◆ **Excerto**:
——————————

Tomás Matos, 84 anos

“Tínhamos quatro vacas, que foram as primeiras a sair, e um carro de bois. Logo em outubro, por ordem do governador, todas as pessoas tiveram de deixar as suas casas. Nós fomos para a Feteira, mas todos os dias vínhamos para cima, trabalhar a terra ou ajudar a limpar as cinzas das estradas”, recorda, aos 84 anos, sentado a uma das mesas do “Vulcão”, o café que em 1990 abriu com a mulher, no cruzamento da estrada que vai para os Capelinhos.

“O vulcão veio beneficiar mais do que prejudicar. A vida modificou-se logo, a caça à baleia saiu daqui e foi para Castelo Branco, ao pé do aeroporto; muitas pessoas emigraram e conseguiram vidas melhores; e os que não foram ficaram com mais terras para cultivar”, conclui Tomás Matos. A freguesia do Capelo, que na década de 1950 tinha 1.369 habitantes, chegou a 1960 com apenas 851. Agora, em 2021, tem ainda menos: 527.

Uma série de desastres naturais (e outras tantas promessas e procissões)

Há outro fator que faz com que os faialenses não considerem a erupção dos Capelinhos a pior coisa que lhes aconteceu: desastres naturais maiores e com consequências muito mais graves. “Nesse ano o tal vulcão fez tudo o que sabia, esteve quase a matar a gente toda. Mas não matou ninguém e o sismo de julho de 98 matou. Tínhamos cinco casas, foram todas pelo chão menos esta”, argumenta José Freitas, o “Zé da Lomba”, alcunha assentada desde que se lembra à conta do lugar onde mora e onde, já em 1957, tinha uma taberna com mercearia — “Agora é que dizemos café” —, na freguesia do Salão, a 20 quilómetros dos Capelinhos, na zona norte da ilha.

——————————

[Entradas retiradas de uma coleção]
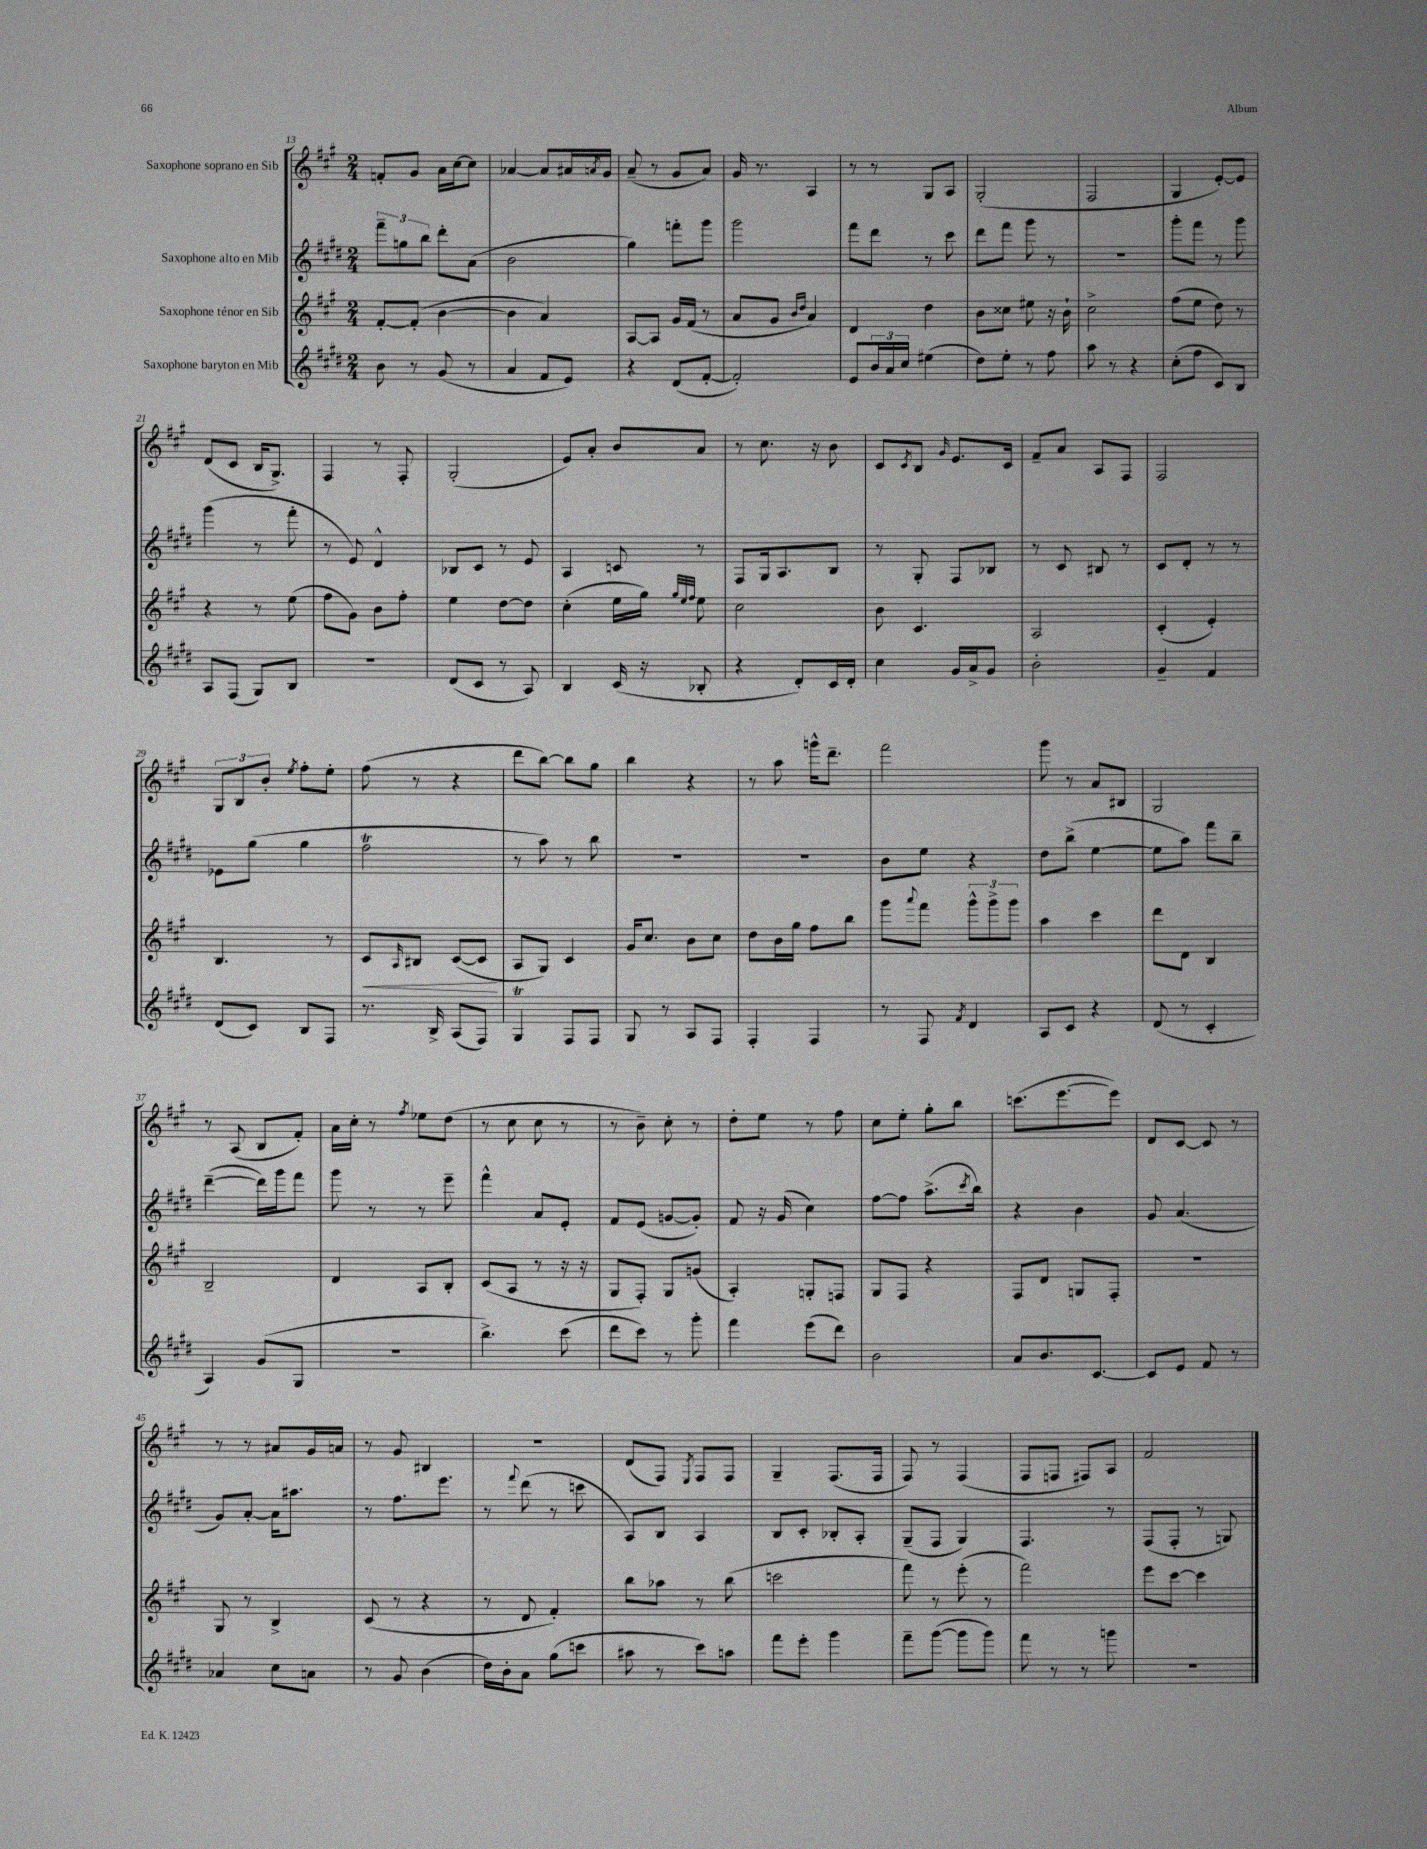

**kern	**kern	**kern	**kern
*staff4	*staff3	*staff2	*staff1
*clefG2	*clefG2	*clefG2	*clefG2
*k[f#c#g#d#]	*k[f#c#g#]	*k[f#c#g#d#]	*k[f#c#g#]
*M2/4	*M2/4	*M2/4	*M2/4
8b	[8f#'	12fff#~	8f'
.	.	12gg	.
8r	(8f#']	.	8g#
.	.	12bb	.
(8g#	[4b	8ddd#'	16a
.	.	.	[16cc#
8r	.	(8a	8cc#]
=	=	=	=
4a	4b]	2b	[4a-
8f#	4a)	.	8a-]
8e)	.	.	16a#
.	.	.	8qa
.	.	.	16g#
=	=	=	=
4r	[8A	4gg#)	(8a~
.	8A]	.	8r
(8d#	16g#	8fff'	8g#
.	(16f#	.	.
[8f#'	8r	8ggg#	8a)
=	=	=	=
2f#'])	8a	2ggg#	16g#
.	.	.	8.r
.	8g#	.	.
.	16qqb	.	.
.	16qqdd	.	.
.	4a)	.	4A
=	=	=	=
8e	4d	8fff#	8r
24b	.	8ddd#	8r
24a	.	.	.
24cc#	.	.	.
(4ee#	4dd	8r	8G#
.	.	8ccc#	8A
=	=	=	=
8dd#)	8b	8ddd#	(2G#'
8ee'	8cc##	8fff#	.
8r	8ee#	8ggg#	.
8ff#	16r	8r	.
.	16b`	.	.
=	=	=	=
8aa	2cc#^	2r	2F#
8r	.	.	.
4r	.	.	.
=	=	=	=
(8cc#'	(8ff#	8ggg#'	4G#
8ff#	8ee	8fff#	.
8c#)	8dd)	8r	[8e')
8B	8r	8ggg#	8e]
=	=	=	=
8A	4r	(4ggg#	(8d
(8F#	.	.	8c#
8G#)	8r	8r	16B
.	.	.	8.G#^)
8B	(8ee	8fff#'	.
=	=	=	=
2r	8ff#	8r	4F#
.	8g#)	8e)	.
.	8b	4d#^^	8r
.	8ff#'	.	8F#'
=	=	=	=
(8d#	4ee	8B-	(2G#'
8c#	.	8c#	.
8r	[8dd	8r	.
8A)	8dd]	8e	.
=	=	=	=
4B	(4cc#'	4A	8e)
.	.	.	8a'
(16c#	16ee	8c	8b
16r	16gg#)	.	.
.	32qqgg#	.	.
.	32qqee	.	.
.	32qqff#	.	.
8B-'	8ee	8r	8a
=	=	=	=
4r	2cc#	8F#	8r
.	.	16G#	8.cc#
.	.	8.A	.
8d#')	.	.	.
.	.	.	16r
16c#	.	8B	8b
16d#'	.	.	.
=	=	=	=
4cc#	8b	8r	8c#
.	.	.	8qc#
.	4.c#	8G#'	8B
.	.	.	16qqg#
16g#	.	8F#	8.e
16a^	.	.	.
8g#	.	8B-	.
.	.	.	16c#
=	=	=	=
2b'	2A	8r	8f#~
.	.	8c#	8a
.	.	8B#	8A
.	.	8r	8F#
=	=	=	=
4g#~	(4c#'	8c#	2F#
.	.	8d#'	.
4f#	4e')	8r	.
.	.	8r	.
=	=	=	=
(8d#	4.B	8e-	12G#
.	.	.	12B
8c#)	.	(8gg#	.
.	.	.	12b'
.	.	.	8qee
8B	.	4gg#	8ff#'
8F#	8r	.	8ee'
=	=	=	=
8.r	8c#	2ff#	(8ff#
.	16qqA	.	.
.	8B#	.	8r
16B^	.	.	.
(8A	([8c#	.	4r
8F#)	8c#]	.	.
=	=	=	=
4G#	8A	8r	8ddd
.	8G#)	8aa)	[8bb)
8F#	4c#	8r	8bb]
8F#	.	8bb	8gg#
=	=	=	=
8G#	16g#	2r	4bb
.	8.cc#	.	.
8r	.	.	.
8A	8b	.	4r
8F#	8cc#	.	.
=	=	=	=
4F#'	8dd	2r	8r
.	16b	.	8aa
.	16gg#	.	.
4F#	8ff#	.	16ggg^^
.	.	.	8.ddd~
.	8bb	.	.
=	=	=	=
8r	8ggg#	8b	2fff#
.	8qqaaa	.	.
8F#	8fff#	8ee	.
8qf#	.	.	.
4d#	12ggg#^^	4r	.
.	12ggg#^	.	.
.	12ggg#	.	.
=	=	=	=
8A	4aa	8dd#	8ggg#
8c#	.	(8bb^	8r
4r	4ccc#	[4ee	8a
.	.	.	8B#
=	=	=	=
(8d#	8ddd	8ee]	2G#
8r	8d	8aa)	.
4c#'	4B	8fff#	.
.	.	8bb~	.
=	=	=	=
4A)	2B~	([4ddd#~	8r
.	.	.	(8A
(8g#	.	16ddd#])	8B
.	.	16ggg#	.
8G#	.	8fff#	8f#')
=	=	=	=
2r	4d	8ggg#	16a
.	.	.	16cc#'
.	.	8r	8r
.	.	.	8qff#
.	8A	8r	8ee-
.	8B'	8eee~	(8dd
=	=	=	=
4.bb^)	(8c#	4fff#^^	8r
.	8A	.	8cc#
.	8r	8a	8cc#
(8ccc#	16r	8e'	8r
.	16r	.	.
=	=	=	=
8ddd#	8G#	8f#	8r
8ccc#)	8F#')	(8e	8b~)
8r	8G#	[8g	8cc#'
8ggg#'	(8g	8g'])	8r
=	=	=	=
4fff#	4A')	8f#	8dd'
.	.	16r	8ee
.	.	(16g#	.
(8eee	8G'	4cc#)	8r
8ddd#)	8F	.	8ff#
=	=	=	=
2b	8G#	[8ff#	8cc#
.	8F#	8ff#]	8ee'
.	4r	(8.aa^	8gg#'
.	.	.	8bb
.	.	8qccc#	.
.	.	16bb)	.
=	=	=	=
8a	8F#	4r	(8.ccc
8.b	8d	.	.
.	.	.	[8.eee
.	8G	4b	.
[8.c#	.	.	.
.	8F#'	.	8eee])
=	=	=	=
8c#]	2r	8g#	8d
8e	.	(4.a	[8c#
8f#	.	.	8c#]
8r	.	.	8r
=	=	=	=
4a-	8G#	8g#)	8r
.	8r	[8a'	8r
8cc#	4B^	16a]	8a#
.	.	8.aa#	.
8a	.	.	16g#
.	.	.	16a
=	=	=	=
8r	(8c#	8r	8r
8g#	8r	8.ff#	8g#
(4b	4r	.	4B#
.	.	8.eee	.
=	=	=	=
16dd#)	8r	8r	2r
16b'	.	.	.
.	.	8qqfff#	.
8a	8d	(8ddd#	.
(8gg#	4f#')	8r	.
8ccc	.	8ccc	.
=	=	=	=
8aa#	8bb	8A)	(8d
8r	8aa-	8B	8F#)
.	.	.	8qE
8ccc#)	8r	4A	8F#
8aa	(8bb	.	8F#
=	=	=	=
8fff#	2ccc	8B	4G#~
8eee'	.	8c#'	.
4ggg#	.	8B-'	(8.F#
.	.	8A'	.
.	.	.	16F#
=	=	=	=
8fff#~	8fff#)	(8G#~	8F#)
([8ggg#	8r	8F#	8r
8ggg#]	(8eee'	4G#)	(4F#
8ggg#)	8r	.	.
=	=	=	=
8fff#	2fff#)	4.F#	8F#
8r	.	.	8F
8r	.	.	8F#)
8ggg	.	8r	8A
=	=	=	=
2r	8eee	(8F#	2f#
.	[8ccc#	8F#'	.
.	4ccc#]	8r	.
.	.	8G)	.
==	==	==	==
*-	*-	*-	*-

——————————

◆ **Instruções**: Prossiga o texto sobre a erupção dos Capelinhos a partir do ponto em que termina. Os registos apresentados não são necessários.

◆ **Resultado obtido**:
Na madrugada de 9 de julho de 1998, pelas 5h30, um sismo de 5,9 na escala de Richter abalou violentamente o Faial e foi responsável pela morte de 8 pessoas e pela destruição de 70% das casas da ilha — até no Pico, do outro lado do canal, houve danos a registar.

José Freitas foi para a tropa, depois de a erupção começar. Controlava a passagem para o vulcão, com uma bandeira branca e outra vermelha

Entre julho e outubro, os moradores do Salão tiveram de viver em tendas, praticamente toda a aldeia ficou destruída. “Só debaixo desta parreira tínhamos 48 pessoas a dormir e havia mais acampamentos por aí”, aponta José Freitas, para o espaço livre ao lado do café, hoje entregue aos netos. O terramoto foi tão violento que revirou as campas do cemitério, a imagem do caixão do avô, sepultado sete meses antes, novamente aberto, mais uma vez em cima da terra, é algo que nunca lhe sairá da memória, confessa ao Observador.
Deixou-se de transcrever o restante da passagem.